_Information shown:_
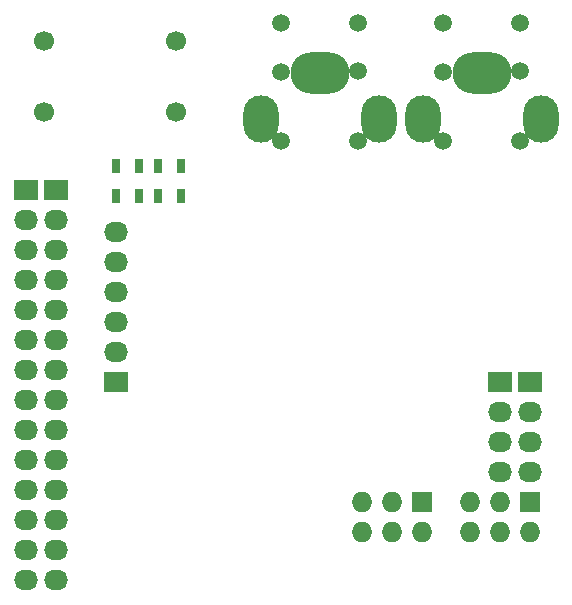
<source format=gbs>
G04 #@! TF.FileFunction,Soldermask,Bot*
%FSLAX46Y46*%
G04 Gerber Fmt 4.6, Leading zero omitted, Abs format (unit mm)*
G04 Created by KiCad (PCBNEW 4.0.0-2.201512091501+6195~38~ubuntu14.04.1-stable) date Wed 16 Dec 2015 16:04:53 GMT*
%MOMM*%
G01*
G04 APERTURE LIST*
%ADD10C,0.100000*%
%ADD11R,1.727200X1.727200*%
%ADD12O,1.727200X1.727200*%
%ADD13C,1.500000*%
%ADD14O,3.000000X4.000000*%
%ADD15O,5.000000X3.500000*%
%ADD16R,2.032000X1.727200*%
%ADD17O,2.032000X1.727200*%
%ADD18R,0.700000X1.300000*%
%ADD19C,1.700000*%
G04 APERTURE END LIST*
D10*
D11*
X137668000Y-141732000D03*
D12*
X137668000Y-144272000D03*
X135128000Y-141732000D03*
X135128000Y-144272000D03*
X132588000Y-141732000D03*
X132588000Y-144272000D03*
D11*
X146812000Y-141732000D03*
D12*
X146812000Y-144272000D03*
X144272000Y-141732000D03*
X144272000Y-144272000D03*
X141732000Y-141732000D03*
X141732000Y-144272000D03*
D13*
X145998000Y-111176000D03*
X139498000Y-111176000D03*
X145998000Y-105176000D03*
X139498000Y-105276000D03*
X145998000Y-101176000D03*
X139498000Y-101176000D03*
D14*
X147748000Y-109276000D03*
X137748000Y-109276000D03*
D15*
X142748000Y-105376000D03*
D13*
X132282000Y-111176000D03*
X125782000Y-111176000D03*
X132282000Y-105176000D03*
X125782000Y-105276000D03*
X132282000Y-101176000D03*
X125782000Y-101176000D03*
D14*
X134032000Y-109276000D03*
X124032000Y-109276000D03*
D15*
X129032000Y-105376000D03*
D16*
X146812000Y-131572000D03*
D17*
X146812000Y-134112000D03*
X146812000Y-136652000D03*
X146812000Y-139192000D03*
D18*
X117282000Y-113284000D03*
X115382000Y-113284000D03*
X111826000Y-113284000D03*
X113726000Y-113284000D03*
X117282000Y-115824000D03*
X115382000Y-115824000D03*
X111826000Y-115824000D03*
X113726000Y-115824000D03*
D19*
X116840000Y-108656000D03*
X116840000Y-102656000D03*
X105664000Y-108656000D03*
X105664000Y-102656000D03*
D16*
X104140000Y-115316000D03*
D17*
X104140000Y-117856000D03*
X104140000Y-120396000D03*
X104140000Y-122936000D03*
X104140000Y-125476000D03*
X104140000Y-128016000D03*
X104140000Y-130556000D03*
X104140000Y-133096000D03*
X104140000Y-135636000D03*
X104140000Y-138176000D03*
X104140000Y-140716000D03*
X104140000Y-143256000D03*
X104140000Y-145796000D03*
X104140000Y-148336000D03*
D16*
X106680000Y-115316000D03*
D17*
X106680000Y-117856000D03*
X106680000Y-120396000D03*
X106680000Y-122936000D03*
X106680000Y-125476000D03*
X106680000Y-128016000D03*
X106680000Y-130556000D03*
X106680000Y-133096000D03*
X106680000Y-135636000D03*
X106680000Y-138176000D03*
X106680000Y-140716000D03*
X106680000Y-143256000D03*
X106680000Y-145796000D03*
X106680000Y-148336000D03*
D16*
X111760000Y-131572000D03*
D17*
X111760000Y-129032000D03*
X111760000Y-126492000D03*
X111760000Y-123952000D03*
X111760000Y-121412000D03*
X111760000Y-118872000D03*
D16*
X144272000Y-131572000D03*
D17*
X144272000Y-134112000D03*
X144272000Y-136652000D03*
X144272000Y-139192000D03*
M02*

</source>
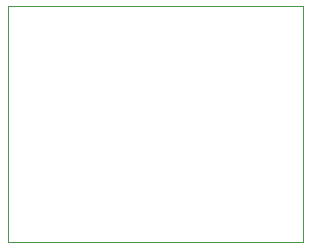
<source format=gbr>
%FSLAX34Y34*%
%MOMM*%
%LNOUTLINE*%
G71*
G01*
%ADD10C,0.100*%
%LPD*%
G54D10*
X4762Y996156D02*
X254794Y996156D01*
X254794Y796131D01*
X4762Y796131D01*
X4762Y996156D01*
M02*

</source>
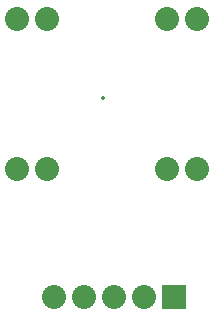
<source format=gbl>
%TF.GenerationSoftware,KiCad,Pcbnew,4.0.5-e0-6337~49~ubuntu16.04.1*%
%TF.CreationDate,2017-05-08T13:41:37-07:00*%
%TF.ProjectId,LDR-Board,4C44522D426F6172642E6B696361645F,1.0*%
%TF.FileFunction,Copper,L2,Bot,Signal*%
%FSLAX46Y46*%
G04 Gerber Fmt 4.6, Leading zero omitted, Abs format (unit mm)*
G04 Created by KiCad (PCBNEW 4.0.5-e0-6337~49~ubuntu16.04.1) date Mon May  8 13:41:37 2017*
%MOMM*%
%LPD*%
G01*
G04 APERTURE LIST*
%ADD10C,0.350000*%
%ADD11R,2.032000X2.032000*%
%ADD12O,2.032000X2.032000*%
%ADD13C,2.032000*%
%ADD14C,0.350000*%
G04 APERTURE END LIST*
D10*
D11*
X25019000Y-83566000D03*
D12*
X22479000Y-83566000D03*
X19939000Y-83566000D03*
X17399000Y-83566000D03*
X14859000Y-83566000D03*
D13*
X11754981Y-59989073D03*
D12*
X14294981Y-59989073D03*
D13*
X26994981Y-72689073D03*
D12*
X24454981Y-72689073D03*
D13*
X14294981Y-72689073D03*
D12*
X11754981Y-72689073D03*
D13*
X26994981Y-59989073D03*
D12*
X24454981Y-59989073D03*
D14*
X25019000Y-83566000D03*
X22479000Y-83566000D03*
X19939000Y-83566000D03*
X17399000Y-83566000D03*
X14859000Y-83566000D03*
X11754981Y-59989073D03*
X14294981Y-59989073D03*
X26994981Y-72689073D03*
X24454981Y-72689073D03*
X14294981Y-72689073D03*
X11754981Y-72689073D03*
X26994981Y-59989073D03*
X24454981Y-59989073D03*
X19050000Y-66675000D03*
M02*

</source>
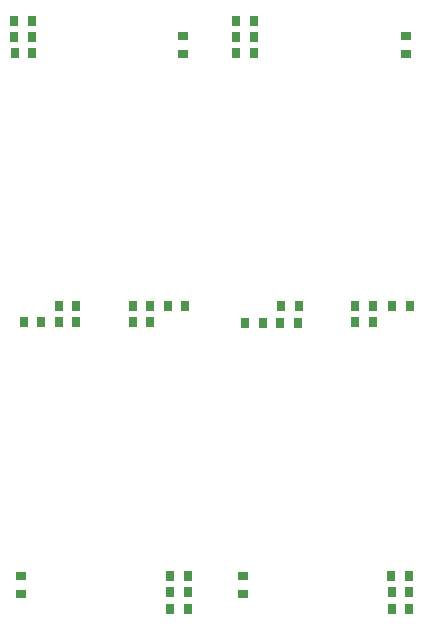
<source format=gtp>
%FSAX43Y43*%
%MOMM*%
G71*
G01*
G75*
G04 Layer_Color=8421504*
%ADD10R,0.700X0.900*%
%ADD11R,0.900X0.700*%
%ADD12C,0.254*%
%ADD13C,0.500*%
%ADD14C,1.500*%
%ADD15R,1.500X1.500*%
%ADD16R,0.765X0.765*%
%ADD17C,0.765*%
%ADD18C,1.650*%
%ADD19R,1.650X1.650*%
%ADD20C,1.000*%
%ADD21R,1.400X1.100*%
%ADD22R,1.100X1.400*%
%ADD23R,0.700X2.500*%
%ADD24R,3.200X2.500*%
%ADD25O,2.000X0.350*%
%ADD26C,0.200*%
%ADD27C,0.203*%
%ADD28C,0.100*%
%ADD29C,0.178*%
D10*
X0063094Y0086630D02*
D03*
X0064594D02*
D03*
X0063094Y0088030D02*
D03*
X0064594D02*
D03*
X0064619Y0085255D02*
D03*
X0063119D02*
D03*
X0073109Y0063880D02*
D03*
X0074609D02*
D03*
X0091938Y0063880D02*
D03*
X0093438D02*
D03*
X0095036Y0039618D02*
D03*
X0096536D02*
D03*
X0095011Y0041005D02*
D03*
X0096511D02*
D03*
X0073109Y0062480D02*
D03*
X0074609D02*
D03*
X0096536Y0038230D02*
D03*
X0095036D02*
D03*
X0076288Y0039618D02*
D03*
X0077788D02*
D03*
X0083357Y0085255D02*
D03*
X0081857D02*
D03*
X0081857Y0088030D02*
D03*
X0083357D02*
D03*
X0077584Y0063880D02*
D03*
X0076084D02*
D03*
X0091938Y0062480D02*
D03*
X0093438D02*
D03*
X0076288Y0041005D02*
D03*
X0077788D02*
D03*
X0077788Y0038230D02*
D03*
X0076288D02*
D03*
X0087163Y0063855D02*
D03*
X0085663D02*
D03*
X0068363Y0063880D02*
D03*
X0066863D02*
D03*
X0083357Y0086630D02*
D03*
X0081857D02*
D03*
X0087113Y0062455D02*
D03*
X0085613D02*
D03*
X0082663Y0062455D02*
D03*
X0084163D02*
D03*
X0068363Y0062480D02*
D03*
X0066863D02*
D03*
X0063888Y0062480D02*
D03*
X0065388D02*
D03*
X0096613Y0063880D02*
D03*
X0095113D02*
D03*
D11*
X0077413Y0086730D02*
D03*
Y0085230D02*
D03*
X0082423Y0039509D02*
D03*
Y0041009D02*
D03*
X0063638Y0039505D02*
D03*
Y0041005D02*
D03*
X0096238Y0086730D02*
D03*
Y0085230D02*
D03*
M02*

</source>
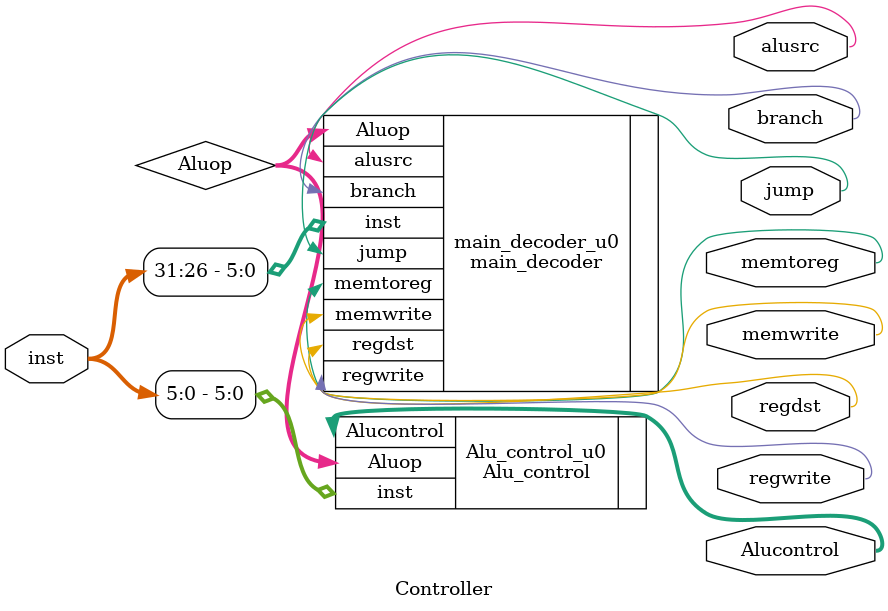
<source format=v>
`timescale 1ns / 1ps

module Controller(
    input wire [31:0] inst,
    output wire jump,branch,alusrc,memwrite,memtoreg,regwrite,regdst,
    output wire [2:0] Alucontrol
    );

    wire [1:0] Aluop;

    main_decoder main_decoder_u0(
    .inst(inst[31:26]),
    .jump(jump),
    .branch(branch),
    .alusrc(alusrc),
    .memwrite(memwrite),
    .memtoreg(memtoreg),
    .regwrite(regwrite),
    .regdst(regdst),
    .Aluop(Aluop)
    );

    Alu_control Alu_control_u0(
    .inst(inst[5:0]),
    .Aluop(Aluop),
    .Alucontrol(Alucontrol)
    );

endmodule

</source>
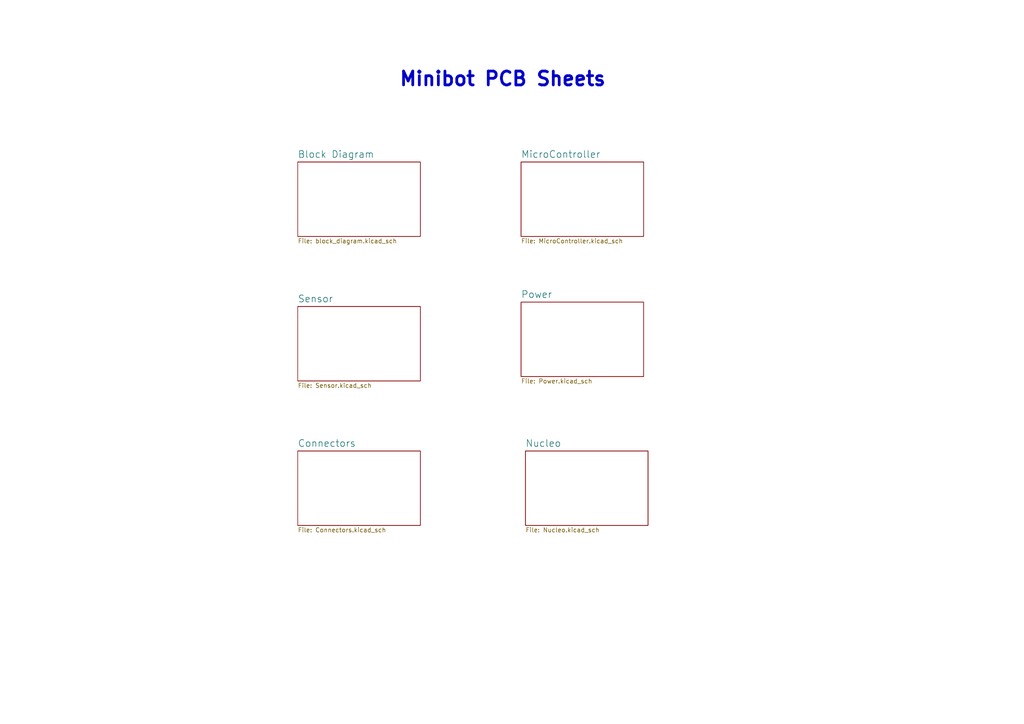
<source format=kicad_sch>
(kicad_sch (version 20230121) (generator eeschema)

  (uuid 6277d1d5-4dc2-4848-a445-faca51f2a521)

  (paper "A4")

  


  (text "Minibot PCB Sheets" (at 115.57 25.4 0)
    (effects (font (size 4 4) (thickness 0.8) bold) (justify left bottom))
    (uuid 2af4be0f-2526-45ec-a742-aa826fdfdcd2)
  )

  (sheet (at 151.13 87.63) (size 35.56 21.59) (fields_autoplaced)
    (stroke (width 0.1524) (type solid))
    (fill (color 0 0 0 0.0000))
    (uuid 00a91963-d243-4d82-94ce-55577cb843e0)
    (property "Sheetname" "Power" (at 151.13 86.5534 0)
      (effects (font (size 2 2)) (justify left bottom))
    )
    (property "Sheetfile" "Power.kicad_sch" (at 151.13 109.8046 0)
      (effects (font (size 1.27 1.27)) (justify left top))
    )
    (instances
      (project "Minibot_V1"
        (path "/6277d1d5-4dc2-4848-a445-faca51f2a521" (page "5"))
      )
    )
  )

  (sheet (at 86.36 46.99) (size 35.56 21.59) (fields_autoplaced)
    (stroke (width 0.1524) (type solid))
    (fill (color 0 0 0 0.0000))
    (uuid 03fe57a4-7a7a-4787-83ca-3b066c474155)
    (property "Sheetname" "Block Diagram" (at 86.36 45.9134 0)
      (effects (font (size 2 2)) (justify left bottom))
    )
    (property "Sheetfile" "block_diagram.kicad_sch" (at 86.36 69.1646 0)
      (effects (font (size 1.27 1.27)) (justify left top))
    )
    (instances
      (project "Minibot_V1"
        (path "/6277d1d5-4dc2-4848-a445-faca51f2a521" (page "2"))
      )
    )
  )

  (sheet (at 151.13 46.99) (size 35.56 21.59) (fields_autoplaced)
    (stroke (width 0.1524) (type solid))
    (fill (color 0 0 0 0.0000))
    (uuid 159a9af1-6fb2-46e5-aab6-762dc8b3b139)
    (property "Sheetname" "MicroController" (at 151.13 45.9134 0)
      (effects (font (size 2 2)) (justify left bottom))
    )
    (property "Sheetfile" "MicroController.kicad_sch" (at 151.13 69.1646 0)
      (effects (font (size 1.27 1.27)) (justify left top))
    )
    (instances
      (project "Minibot_V1"
        (path "/6277d1d5-4dc2-4848-a445-faca51f2a521" (page "3"))
      )
    )
  )

  (sheet (at 86.36 130.81) (size 35.56 21.59) (fields_autoplaced)
    (stroke (width 0.1524) (type solid))
    (fill (color 0 0 0 0.0000))
    (uuid 1b50ac16-59a6-480a-a908-39e3ffda0215)
    (property "Sheetname" "Connectors" (at 86.36 129.7334 0)
      (effects (font (size 2 2)) (justify left bottom))
    )
    (property "Sheetfile" "Connectors.kicad_sch" (at 86.36 152.9846 0)
      (effects (font (size 1.27 1.27)) (justify left top))
    )
    (instances
      (project "Minibot_V1"
        (path "/6277d1d5-4dc2-4848-a445-faca51f2a521" (page "6"))
      )
    )
  )

  (sheet (at 86.36 88.9) (size 35.56 21.59) (fields_autoplaced)
    (stroke (width 0.1524) (type solid))
    (fill (color 0 0 0 0.0000))
    (uuid 2b5c0196-d692-4e9e-9edf-bd6adc405e74)
    (property "Sheetname" "Sensor" (at 86.36 87.8234 0)
      (effects (font (size 2 2)) (justify left bottom))
    )
    (property "Sheetfile" "Sensor.kicad_sch" (at 86.36 111.0746 0)
      (effects (font (size 1.27 1.27)) (justify left top))
    )
    (instances
      (project "Minibot_V1"
        (path "/6277d1d5-4dc2-4848-a445-faca51f2a521" (page "4"))
      )
    )
  )

  (sheet (at 152.4 130.81) (size 35.56 21.59) (fields_autoplaced)
    (stroke (width 0.1524) (type solid))
    (fill (color 0 0 0 0.0000))
    (uuid c59fe1fc-a3c5-4ac3-a6d9-dddd207f7f02)
    (property "Sheetname" "Nucleo" (at 152.4 129.7334 0)
      (effects (font (size 2 2)) (justify left bottom))
    )
    (property "Sheetfile" "Nucleo.kicad_sch" (at 152.4 152.9846 0)
      (effects (font (size 1.27 1.27)) (justify left top))
    )
    (instances
      (project "Minibot_V1"
        (path "/6277d1d5-4dc2-4848-a445-faca51f2a521" (page "7"))
      )
    )
  )

  (sheet_instances
    (path "/" (page "1"))
  )
)

</source>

_What is required:_ Whenever a line of the data above includes the word "alusrc", copy that line.

_Task result:_
    output wire jump,branch,alusrc,memwrite,memtoreg,regwrite,regdst,
    .alusrc(alusrc),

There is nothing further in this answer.